The Beneficiaries and Developers have filed a motion for summary reversal in which they contend that in the matter of Gistenson v. Donian et al., now pending in the Chancery Division, Kessler did not raise the arbitration clause as a defense to the court's jurisdiction. They assert that the filing of an Answer and Counterclaim waived Kessler's right to arbitrate and acknowledges the jurisdiction of the court. We disagree. The reliance on Gateway Drywall & Decorating, Inc. v. Village Construction Co. (1979), 76 Ill. App.3d 812, 395 N.E.2d 613, is misplaced. In Gateway Drywall, the contract provided for arbitration of disputes, however, defendants filed answers to the complaint and did not assert their right to arbitration until after their motion for a continuance of the second trial date had been denied. The court concluded that defendants' conduct in the action amounted to a waiver.

In the pending case, Kessler specifically set up the arbitration agreement as an affirmative defense and counterclaimed, in the alternative, if the court found that the parties to the action were not subject to the arbitration agreement, that an action at law be allowed for damages for failure to pay for the architectural services. Kessler's conduct has not been inconsistent with the arbitration clause (Godare v. Sterling Steel Casting Co. (1981), 96 Ill. App.3d 601, 421 N.E.2d 925), and Developers' motion for summary reversal must be denied.

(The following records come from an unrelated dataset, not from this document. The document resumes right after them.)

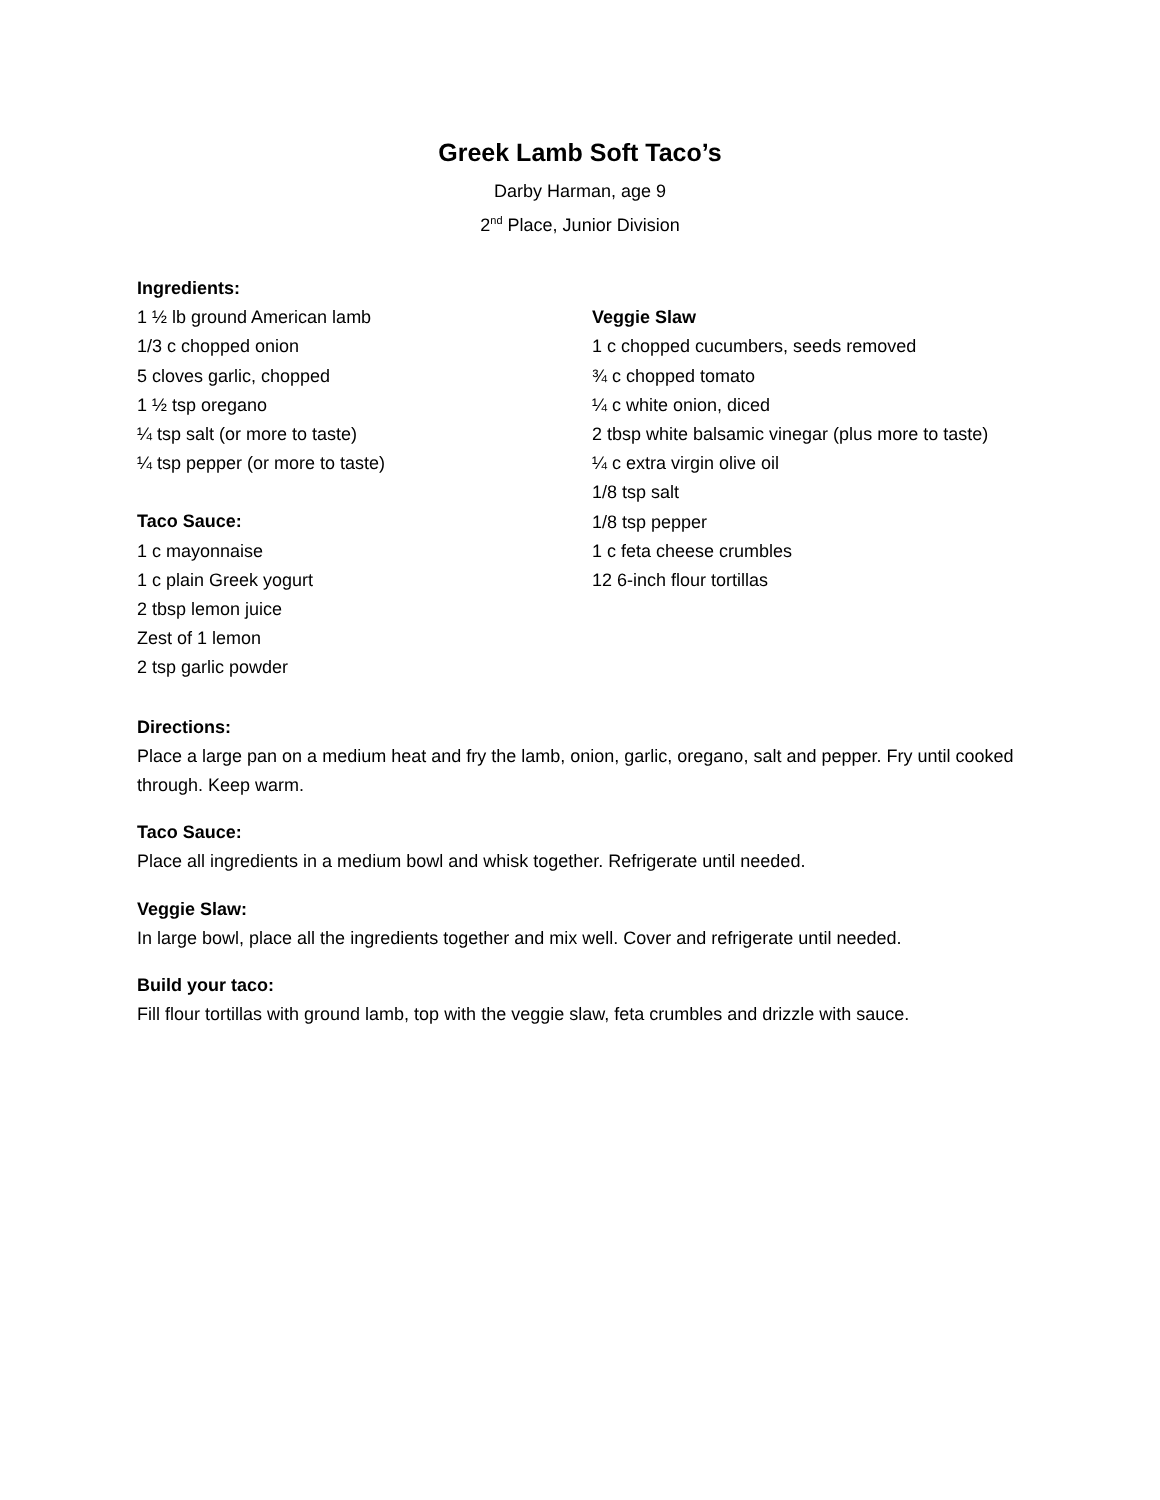Greek Lamb Soft Taco’s
Darby Harman, age 9
2<sup>nd</sup> Place, Junior Division
Ingredients:
1 ½ lb ground American lamb
1/3 c chopped onion
5 cloves garlic, chopped
1 ½ tsp oregano
¼ tsp salt (or more to taste)
¼ tsp pepper (or more to taste)
Taco Sauce:
1 c mayonnaise
1 c plain Greek yogurt
2 tbsp lemon juice
Zest of 1 lemon
2 tsp garlic powder
Veggie Slaw
1 c chopped cucumbers, seeds removed
¾ c chopped tomato
¼ c white onion, diced
2 tbsp white balsamic vinegar (plus more to taste)
¼ c extra virgin olive oil
1/8 tsp salt
1/8 tsp pepper
1 c feta cheese crumbles
12 6-inch flour tortillas
Directions:
Place a large pan on a medium heat and fry the lamb, onion, garlic, oregano, salt and pepper. Fry until cooked through. Keep warm.
Taco Sauce:
Place all ingredients in a medium bowl and whisk together. Refrigerate until needed.
Veggie Slaw:
In large bowl, place all the ingredients together and mix well. Cover and refrigerate until needed.
Build your taco:
Fill flour tortillas with ground lamb, top with the veggie slaw, feta crumbles and drizzle with sauce.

We believe our holdings here are consistent with general land trust property law. We have determined only that the parties involved in these appeals are obligated by the contract provisions to arbitrate their claims, based on the circumstances of this case, to determine their respective liabilities, if any. For the foregoing reasons, the orders of the trial court are affirmed.


SULLIVAN, P.J., and LORENZ, J., concur.